(Stored data)
=== Section Start ===

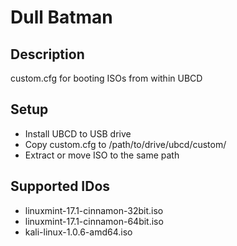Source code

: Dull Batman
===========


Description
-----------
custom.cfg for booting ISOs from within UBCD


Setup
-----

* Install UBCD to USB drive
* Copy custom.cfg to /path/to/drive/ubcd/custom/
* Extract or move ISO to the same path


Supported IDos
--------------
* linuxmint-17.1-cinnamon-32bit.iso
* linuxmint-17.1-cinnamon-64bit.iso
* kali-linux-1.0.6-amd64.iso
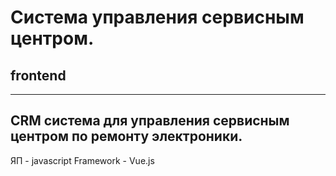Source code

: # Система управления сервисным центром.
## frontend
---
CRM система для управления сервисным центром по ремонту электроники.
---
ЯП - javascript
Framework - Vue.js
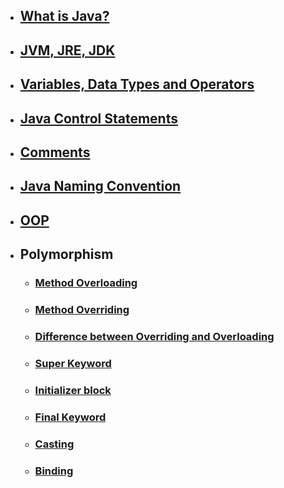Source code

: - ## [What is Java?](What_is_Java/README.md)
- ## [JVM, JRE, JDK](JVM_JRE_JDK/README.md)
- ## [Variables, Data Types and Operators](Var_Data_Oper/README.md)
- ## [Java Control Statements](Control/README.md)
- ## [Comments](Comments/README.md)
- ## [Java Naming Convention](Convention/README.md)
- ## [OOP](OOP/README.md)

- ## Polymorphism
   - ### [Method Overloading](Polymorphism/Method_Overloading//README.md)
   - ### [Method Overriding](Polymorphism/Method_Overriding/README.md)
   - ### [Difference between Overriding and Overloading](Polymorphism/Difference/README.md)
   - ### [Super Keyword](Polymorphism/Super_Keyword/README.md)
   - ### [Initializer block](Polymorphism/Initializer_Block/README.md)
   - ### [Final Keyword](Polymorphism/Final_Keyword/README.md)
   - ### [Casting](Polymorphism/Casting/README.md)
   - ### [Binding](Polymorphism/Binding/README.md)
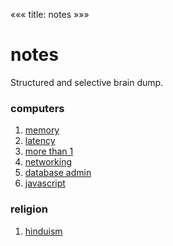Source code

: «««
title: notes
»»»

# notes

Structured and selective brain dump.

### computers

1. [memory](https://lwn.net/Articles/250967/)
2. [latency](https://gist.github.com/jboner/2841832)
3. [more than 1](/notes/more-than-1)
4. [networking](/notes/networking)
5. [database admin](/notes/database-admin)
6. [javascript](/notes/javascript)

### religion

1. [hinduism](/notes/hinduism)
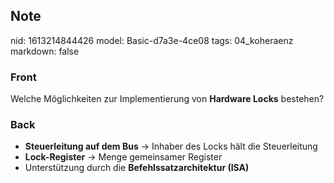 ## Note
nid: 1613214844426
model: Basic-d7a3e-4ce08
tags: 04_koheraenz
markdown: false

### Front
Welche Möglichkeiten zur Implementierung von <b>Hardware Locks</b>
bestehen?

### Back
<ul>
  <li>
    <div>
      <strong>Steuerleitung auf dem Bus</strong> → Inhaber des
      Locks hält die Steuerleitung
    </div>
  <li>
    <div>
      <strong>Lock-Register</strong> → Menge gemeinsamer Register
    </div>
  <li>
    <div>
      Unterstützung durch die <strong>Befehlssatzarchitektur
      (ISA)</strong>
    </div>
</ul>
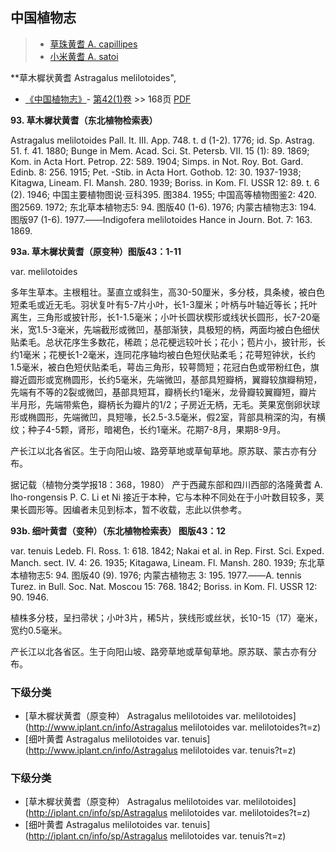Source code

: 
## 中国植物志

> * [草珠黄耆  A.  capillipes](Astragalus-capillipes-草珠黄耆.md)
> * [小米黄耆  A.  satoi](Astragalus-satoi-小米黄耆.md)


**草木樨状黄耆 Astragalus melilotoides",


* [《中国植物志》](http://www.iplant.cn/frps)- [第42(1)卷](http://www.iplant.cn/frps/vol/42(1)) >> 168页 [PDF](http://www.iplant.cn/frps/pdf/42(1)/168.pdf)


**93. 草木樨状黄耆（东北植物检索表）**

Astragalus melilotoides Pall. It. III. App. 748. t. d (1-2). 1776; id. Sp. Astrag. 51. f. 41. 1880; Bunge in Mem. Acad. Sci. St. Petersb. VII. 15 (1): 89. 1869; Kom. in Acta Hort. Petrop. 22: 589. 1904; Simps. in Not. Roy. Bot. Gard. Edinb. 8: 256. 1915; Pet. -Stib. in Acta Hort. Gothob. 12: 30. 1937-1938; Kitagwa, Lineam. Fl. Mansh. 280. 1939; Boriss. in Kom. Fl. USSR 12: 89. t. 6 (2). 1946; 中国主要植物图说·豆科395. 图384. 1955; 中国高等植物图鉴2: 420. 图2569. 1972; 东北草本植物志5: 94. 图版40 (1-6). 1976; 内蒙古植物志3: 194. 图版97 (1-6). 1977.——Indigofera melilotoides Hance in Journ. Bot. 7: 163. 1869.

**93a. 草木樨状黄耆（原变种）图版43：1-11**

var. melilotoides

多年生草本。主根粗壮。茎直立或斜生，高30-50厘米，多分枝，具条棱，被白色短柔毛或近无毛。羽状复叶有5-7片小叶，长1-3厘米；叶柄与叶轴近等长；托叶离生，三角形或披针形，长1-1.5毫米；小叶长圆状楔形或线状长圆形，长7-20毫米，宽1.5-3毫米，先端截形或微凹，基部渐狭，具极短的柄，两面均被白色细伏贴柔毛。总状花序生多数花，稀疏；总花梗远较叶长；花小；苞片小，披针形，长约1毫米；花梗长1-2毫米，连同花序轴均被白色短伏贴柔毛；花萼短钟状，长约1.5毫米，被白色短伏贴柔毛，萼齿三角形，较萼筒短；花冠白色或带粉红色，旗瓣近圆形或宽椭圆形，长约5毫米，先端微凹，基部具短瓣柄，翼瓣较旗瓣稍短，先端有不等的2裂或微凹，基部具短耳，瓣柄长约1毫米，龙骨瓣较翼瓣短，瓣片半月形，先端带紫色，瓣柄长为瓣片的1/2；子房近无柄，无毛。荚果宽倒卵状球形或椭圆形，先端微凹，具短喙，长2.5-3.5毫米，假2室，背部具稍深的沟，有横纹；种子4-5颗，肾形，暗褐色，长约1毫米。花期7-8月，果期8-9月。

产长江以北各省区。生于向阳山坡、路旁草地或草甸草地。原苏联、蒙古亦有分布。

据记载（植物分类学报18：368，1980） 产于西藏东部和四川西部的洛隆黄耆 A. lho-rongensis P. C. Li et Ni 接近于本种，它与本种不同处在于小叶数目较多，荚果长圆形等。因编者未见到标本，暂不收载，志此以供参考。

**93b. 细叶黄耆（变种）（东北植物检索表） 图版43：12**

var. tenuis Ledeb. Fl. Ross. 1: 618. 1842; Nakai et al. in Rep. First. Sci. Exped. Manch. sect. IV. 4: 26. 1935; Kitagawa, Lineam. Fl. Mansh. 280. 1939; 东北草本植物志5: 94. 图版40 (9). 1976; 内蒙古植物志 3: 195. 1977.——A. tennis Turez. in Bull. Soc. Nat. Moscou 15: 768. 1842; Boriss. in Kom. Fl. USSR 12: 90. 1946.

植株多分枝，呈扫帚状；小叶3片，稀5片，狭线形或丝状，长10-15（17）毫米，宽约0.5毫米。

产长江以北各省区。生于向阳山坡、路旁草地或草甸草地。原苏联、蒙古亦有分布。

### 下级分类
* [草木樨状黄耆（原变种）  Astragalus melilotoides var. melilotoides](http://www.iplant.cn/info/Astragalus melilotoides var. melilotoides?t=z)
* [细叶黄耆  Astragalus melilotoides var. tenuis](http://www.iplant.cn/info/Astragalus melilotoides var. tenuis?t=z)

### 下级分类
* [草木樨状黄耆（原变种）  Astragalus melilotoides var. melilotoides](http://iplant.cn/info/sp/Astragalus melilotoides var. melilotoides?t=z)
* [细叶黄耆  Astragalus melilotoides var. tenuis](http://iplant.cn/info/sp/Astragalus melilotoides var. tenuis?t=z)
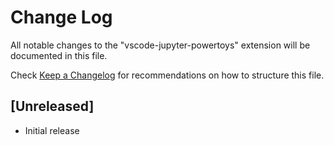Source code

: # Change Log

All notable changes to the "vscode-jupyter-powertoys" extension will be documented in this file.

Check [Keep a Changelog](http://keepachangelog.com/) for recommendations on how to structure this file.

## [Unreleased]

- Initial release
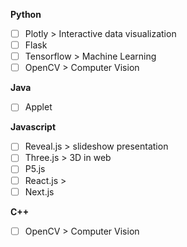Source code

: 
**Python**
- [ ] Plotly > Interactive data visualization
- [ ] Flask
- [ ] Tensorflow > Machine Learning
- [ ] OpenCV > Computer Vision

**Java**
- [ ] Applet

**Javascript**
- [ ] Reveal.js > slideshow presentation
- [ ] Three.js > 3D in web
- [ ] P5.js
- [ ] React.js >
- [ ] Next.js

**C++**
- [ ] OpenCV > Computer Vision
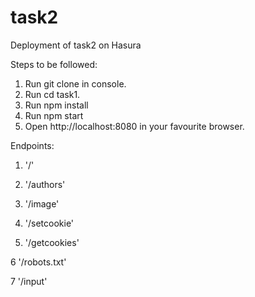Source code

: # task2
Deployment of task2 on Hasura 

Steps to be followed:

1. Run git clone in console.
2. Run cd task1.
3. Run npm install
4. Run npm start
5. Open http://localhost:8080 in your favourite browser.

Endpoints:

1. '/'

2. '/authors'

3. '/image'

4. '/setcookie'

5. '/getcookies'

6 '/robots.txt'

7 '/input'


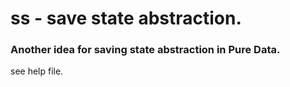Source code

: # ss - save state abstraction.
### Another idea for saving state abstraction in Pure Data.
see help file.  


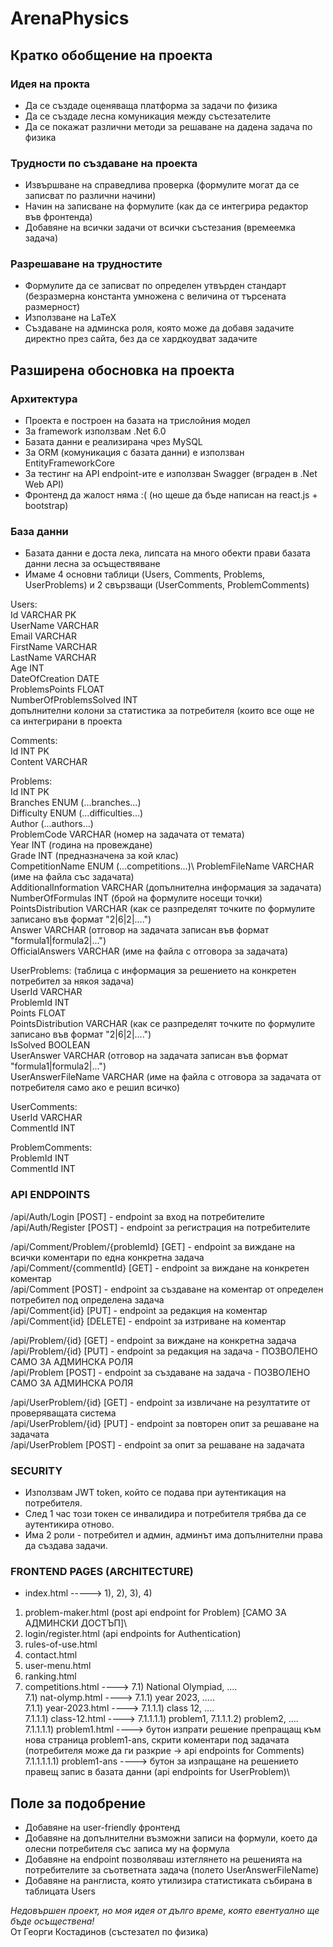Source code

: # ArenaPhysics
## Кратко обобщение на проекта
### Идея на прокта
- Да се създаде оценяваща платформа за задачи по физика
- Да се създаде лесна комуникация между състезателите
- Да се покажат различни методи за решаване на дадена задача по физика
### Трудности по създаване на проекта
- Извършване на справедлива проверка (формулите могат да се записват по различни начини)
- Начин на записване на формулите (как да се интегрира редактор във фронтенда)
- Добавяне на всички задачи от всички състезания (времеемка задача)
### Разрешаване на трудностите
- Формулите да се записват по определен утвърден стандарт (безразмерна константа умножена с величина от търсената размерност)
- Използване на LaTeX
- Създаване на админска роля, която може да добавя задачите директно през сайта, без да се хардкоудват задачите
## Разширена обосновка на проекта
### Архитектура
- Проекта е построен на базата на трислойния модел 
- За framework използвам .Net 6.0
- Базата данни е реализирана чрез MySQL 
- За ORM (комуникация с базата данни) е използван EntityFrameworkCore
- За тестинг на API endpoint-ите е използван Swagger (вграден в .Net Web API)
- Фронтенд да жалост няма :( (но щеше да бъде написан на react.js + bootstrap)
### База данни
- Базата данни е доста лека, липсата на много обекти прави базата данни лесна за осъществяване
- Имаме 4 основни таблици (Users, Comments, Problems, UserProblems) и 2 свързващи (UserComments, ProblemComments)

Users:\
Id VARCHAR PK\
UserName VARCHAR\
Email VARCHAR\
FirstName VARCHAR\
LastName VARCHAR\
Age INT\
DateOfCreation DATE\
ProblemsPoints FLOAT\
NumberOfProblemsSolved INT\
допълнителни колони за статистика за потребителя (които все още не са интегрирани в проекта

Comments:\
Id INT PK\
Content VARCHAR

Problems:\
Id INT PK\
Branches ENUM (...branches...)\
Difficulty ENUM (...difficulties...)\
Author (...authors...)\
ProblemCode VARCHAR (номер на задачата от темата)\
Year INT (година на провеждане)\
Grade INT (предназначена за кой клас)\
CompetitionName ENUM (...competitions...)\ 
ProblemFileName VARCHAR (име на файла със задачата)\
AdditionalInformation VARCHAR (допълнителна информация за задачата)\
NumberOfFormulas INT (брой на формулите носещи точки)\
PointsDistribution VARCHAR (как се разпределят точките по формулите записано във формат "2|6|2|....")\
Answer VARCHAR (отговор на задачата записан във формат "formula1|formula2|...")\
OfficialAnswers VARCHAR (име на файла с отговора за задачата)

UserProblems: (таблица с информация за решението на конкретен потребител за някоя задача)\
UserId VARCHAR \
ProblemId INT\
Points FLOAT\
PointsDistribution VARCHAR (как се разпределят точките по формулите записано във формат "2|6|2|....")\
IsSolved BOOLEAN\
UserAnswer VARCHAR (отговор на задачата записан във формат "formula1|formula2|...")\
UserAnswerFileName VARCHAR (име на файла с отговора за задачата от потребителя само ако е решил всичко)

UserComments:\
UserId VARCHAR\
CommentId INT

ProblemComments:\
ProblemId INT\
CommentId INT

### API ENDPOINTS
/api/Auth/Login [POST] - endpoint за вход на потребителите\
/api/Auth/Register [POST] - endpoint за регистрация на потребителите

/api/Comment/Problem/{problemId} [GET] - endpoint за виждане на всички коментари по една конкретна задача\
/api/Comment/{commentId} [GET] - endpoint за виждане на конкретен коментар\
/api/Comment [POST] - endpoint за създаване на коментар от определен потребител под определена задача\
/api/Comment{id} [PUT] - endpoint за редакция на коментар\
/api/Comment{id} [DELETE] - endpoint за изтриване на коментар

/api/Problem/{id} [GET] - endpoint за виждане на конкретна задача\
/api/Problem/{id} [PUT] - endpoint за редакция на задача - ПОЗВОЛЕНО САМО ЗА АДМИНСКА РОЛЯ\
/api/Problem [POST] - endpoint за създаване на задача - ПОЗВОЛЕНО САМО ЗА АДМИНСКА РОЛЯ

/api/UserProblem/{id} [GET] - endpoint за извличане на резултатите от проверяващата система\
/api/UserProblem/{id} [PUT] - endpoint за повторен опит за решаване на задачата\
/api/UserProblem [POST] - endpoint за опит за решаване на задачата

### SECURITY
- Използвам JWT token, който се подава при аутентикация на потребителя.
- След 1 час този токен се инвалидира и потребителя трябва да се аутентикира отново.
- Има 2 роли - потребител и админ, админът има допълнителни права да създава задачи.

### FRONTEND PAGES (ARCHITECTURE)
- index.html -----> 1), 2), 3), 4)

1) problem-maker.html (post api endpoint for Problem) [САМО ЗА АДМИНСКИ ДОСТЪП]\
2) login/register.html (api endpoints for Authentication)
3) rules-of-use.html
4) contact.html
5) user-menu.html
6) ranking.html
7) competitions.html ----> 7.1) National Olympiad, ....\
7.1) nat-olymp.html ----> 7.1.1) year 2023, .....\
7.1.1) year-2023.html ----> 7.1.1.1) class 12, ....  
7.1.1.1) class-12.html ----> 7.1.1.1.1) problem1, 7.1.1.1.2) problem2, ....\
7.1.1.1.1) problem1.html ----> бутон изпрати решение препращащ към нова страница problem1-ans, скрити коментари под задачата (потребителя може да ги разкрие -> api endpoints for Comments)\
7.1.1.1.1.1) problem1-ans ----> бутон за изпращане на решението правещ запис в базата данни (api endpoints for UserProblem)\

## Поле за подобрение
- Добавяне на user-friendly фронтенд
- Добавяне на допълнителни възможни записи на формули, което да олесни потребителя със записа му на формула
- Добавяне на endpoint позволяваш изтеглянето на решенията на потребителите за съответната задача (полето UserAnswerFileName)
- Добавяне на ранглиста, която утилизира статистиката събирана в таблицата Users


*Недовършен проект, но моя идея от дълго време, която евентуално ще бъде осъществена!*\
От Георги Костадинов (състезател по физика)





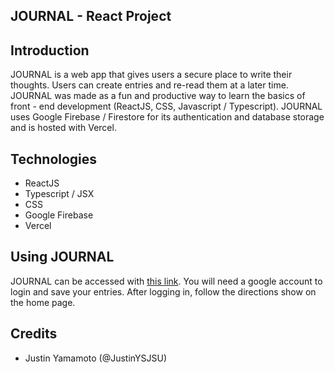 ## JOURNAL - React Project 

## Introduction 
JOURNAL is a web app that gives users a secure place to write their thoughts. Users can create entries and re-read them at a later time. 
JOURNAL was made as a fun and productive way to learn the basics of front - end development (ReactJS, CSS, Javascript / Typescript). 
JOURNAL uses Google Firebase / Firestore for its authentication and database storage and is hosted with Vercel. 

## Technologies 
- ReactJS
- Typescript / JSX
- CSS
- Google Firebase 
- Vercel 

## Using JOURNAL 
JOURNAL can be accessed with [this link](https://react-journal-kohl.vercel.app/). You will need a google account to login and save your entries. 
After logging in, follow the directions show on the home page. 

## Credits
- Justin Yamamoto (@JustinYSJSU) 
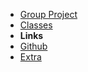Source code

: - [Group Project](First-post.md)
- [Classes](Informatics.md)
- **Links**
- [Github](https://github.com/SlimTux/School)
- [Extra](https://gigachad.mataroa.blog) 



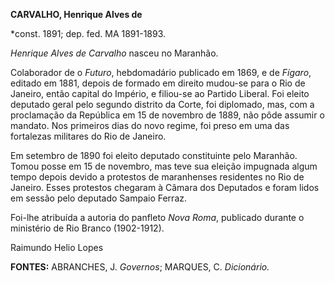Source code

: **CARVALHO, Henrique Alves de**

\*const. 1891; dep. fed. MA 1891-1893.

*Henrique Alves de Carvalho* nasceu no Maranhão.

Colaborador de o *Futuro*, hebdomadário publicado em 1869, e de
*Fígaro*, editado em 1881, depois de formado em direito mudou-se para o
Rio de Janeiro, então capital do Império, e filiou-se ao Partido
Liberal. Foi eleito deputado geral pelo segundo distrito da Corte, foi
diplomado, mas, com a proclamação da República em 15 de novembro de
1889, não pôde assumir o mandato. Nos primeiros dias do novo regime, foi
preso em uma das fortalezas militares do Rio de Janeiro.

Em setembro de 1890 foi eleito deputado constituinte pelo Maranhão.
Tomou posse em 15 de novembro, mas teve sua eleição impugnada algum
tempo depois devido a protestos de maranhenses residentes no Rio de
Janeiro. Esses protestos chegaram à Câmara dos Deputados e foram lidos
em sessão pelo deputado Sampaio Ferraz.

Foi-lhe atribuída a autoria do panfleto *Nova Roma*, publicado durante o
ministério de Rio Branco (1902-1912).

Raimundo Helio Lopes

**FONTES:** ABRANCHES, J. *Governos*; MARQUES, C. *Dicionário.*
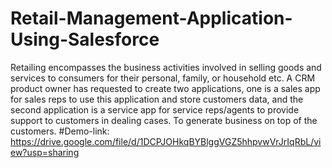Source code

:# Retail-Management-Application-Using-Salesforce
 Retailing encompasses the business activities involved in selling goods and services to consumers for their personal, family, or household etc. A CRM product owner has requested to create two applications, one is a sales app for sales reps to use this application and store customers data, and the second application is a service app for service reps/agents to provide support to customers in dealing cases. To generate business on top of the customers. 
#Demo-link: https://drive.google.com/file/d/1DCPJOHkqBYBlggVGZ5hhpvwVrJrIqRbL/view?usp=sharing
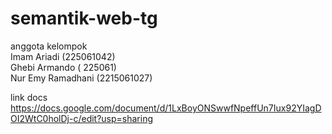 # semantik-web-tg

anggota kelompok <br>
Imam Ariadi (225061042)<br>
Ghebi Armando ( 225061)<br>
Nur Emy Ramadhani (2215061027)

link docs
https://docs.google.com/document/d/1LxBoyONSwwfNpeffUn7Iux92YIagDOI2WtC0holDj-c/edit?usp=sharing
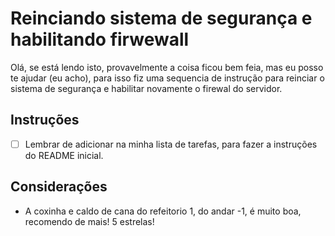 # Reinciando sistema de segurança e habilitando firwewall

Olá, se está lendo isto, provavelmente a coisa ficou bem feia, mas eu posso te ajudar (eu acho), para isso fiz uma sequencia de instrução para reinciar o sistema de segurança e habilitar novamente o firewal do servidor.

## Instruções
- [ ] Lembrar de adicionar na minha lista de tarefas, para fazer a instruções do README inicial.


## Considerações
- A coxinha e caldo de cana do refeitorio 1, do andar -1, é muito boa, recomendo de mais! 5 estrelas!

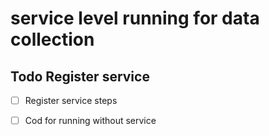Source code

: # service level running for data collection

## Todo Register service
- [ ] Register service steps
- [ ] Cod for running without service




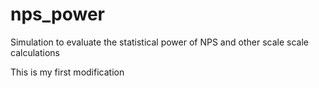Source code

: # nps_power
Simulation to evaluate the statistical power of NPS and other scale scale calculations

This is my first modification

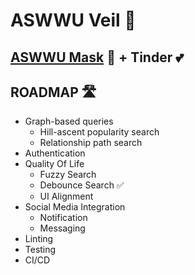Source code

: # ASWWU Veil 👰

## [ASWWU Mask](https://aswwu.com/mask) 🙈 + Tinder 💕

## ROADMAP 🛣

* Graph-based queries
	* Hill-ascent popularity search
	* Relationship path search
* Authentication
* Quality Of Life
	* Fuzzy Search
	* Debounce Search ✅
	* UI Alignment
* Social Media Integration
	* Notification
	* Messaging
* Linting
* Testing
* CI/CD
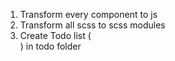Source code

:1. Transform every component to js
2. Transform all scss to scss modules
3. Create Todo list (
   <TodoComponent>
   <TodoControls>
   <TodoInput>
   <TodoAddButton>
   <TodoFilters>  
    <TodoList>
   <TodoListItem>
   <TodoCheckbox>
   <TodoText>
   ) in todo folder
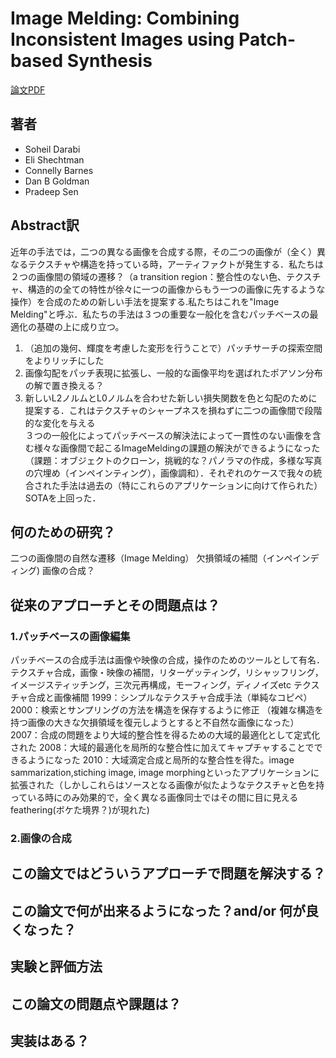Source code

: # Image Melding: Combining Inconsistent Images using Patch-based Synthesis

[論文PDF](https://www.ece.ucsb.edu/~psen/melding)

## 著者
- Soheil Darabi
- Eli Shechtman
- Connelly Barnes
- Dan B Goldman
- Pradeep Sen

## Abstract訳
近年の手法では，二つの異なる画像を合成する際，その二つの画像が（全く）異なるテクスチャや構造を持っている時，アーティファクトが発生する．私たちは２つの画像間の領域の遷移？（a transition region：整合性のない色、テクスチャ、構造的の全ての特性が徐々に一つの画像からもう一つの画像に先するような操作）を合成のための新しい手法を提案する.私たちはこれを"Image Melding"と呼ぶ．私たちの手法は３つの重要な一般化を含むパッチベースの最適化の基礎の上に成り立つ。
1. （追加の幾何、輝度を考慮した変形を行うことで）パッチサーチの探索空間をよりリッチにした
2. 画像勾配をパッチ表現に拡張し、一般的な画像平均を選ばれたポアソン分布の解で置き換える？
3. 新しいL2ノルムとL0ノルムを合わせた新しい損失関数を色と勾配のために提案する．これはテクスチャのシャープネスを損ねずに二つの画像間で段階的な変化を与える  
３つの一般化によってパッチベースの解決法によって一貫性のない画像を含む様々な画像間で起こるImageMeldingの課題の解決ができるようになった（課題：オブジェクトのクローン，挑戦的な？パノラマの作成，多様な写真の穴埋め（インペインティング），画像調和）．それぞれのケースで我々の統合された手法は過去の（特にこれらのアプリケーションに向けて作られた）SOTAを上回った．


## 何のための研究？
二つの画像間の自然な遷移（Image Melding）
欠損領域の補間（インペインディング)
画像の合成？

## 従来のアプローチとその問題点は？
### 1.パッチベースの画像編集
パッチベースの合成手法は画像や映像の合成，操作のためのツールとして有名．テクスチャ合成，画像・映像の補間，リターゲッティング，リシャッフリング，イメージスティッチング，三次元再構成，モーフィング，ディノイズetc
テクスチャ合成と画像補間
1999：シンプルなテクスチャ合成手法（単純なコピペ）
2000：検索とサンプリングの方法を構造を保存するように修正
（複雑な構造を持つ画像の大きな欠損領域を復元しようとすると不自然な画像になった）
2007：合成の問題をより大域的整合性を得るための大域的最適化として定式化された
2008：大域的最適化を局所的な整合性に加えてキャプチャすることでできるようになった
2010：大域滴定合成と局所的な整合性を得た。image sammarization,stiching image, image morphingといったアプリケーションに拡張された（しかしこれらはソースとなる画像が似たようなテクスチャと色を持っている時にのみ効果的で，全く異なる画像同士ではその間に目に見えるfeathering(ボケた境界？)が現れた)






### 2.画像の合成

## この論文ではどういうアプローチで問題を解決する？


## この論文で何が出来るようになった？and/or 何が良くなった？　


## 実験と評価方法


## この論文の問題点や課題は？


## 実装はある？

=== Section End ===

Task description
Please reproduce the lines from the line with "二つの画像間の自然な遷移（Image Melding）" to the line with "2000：検索とサンプリングの方法を構造を保存するように修正", both ends included, exactly as they appear above.

Exercise answer
二つの画像間の自然な遷移（Image Melding）
欠損領域の補間（インペインディング)
画像の合成？

## 従来のアプローチとその問題点は？
### 1.パッチベースの画像編集
パッチベースの合成手法は画像や映像の合成，操作のためのツールとして有名．テクスチャ合成，画像・映像の補間，リターゲッティング，リシャッフリング，イメージスティッチング，三次元再構成，モーフィング，ディノイズetc
テクスチャ合成と画像補間
1999：シンプルなテクスチャ合成手法（単純なコピペ）
2000：検索とサンプリングの方法を構造を保存するように修正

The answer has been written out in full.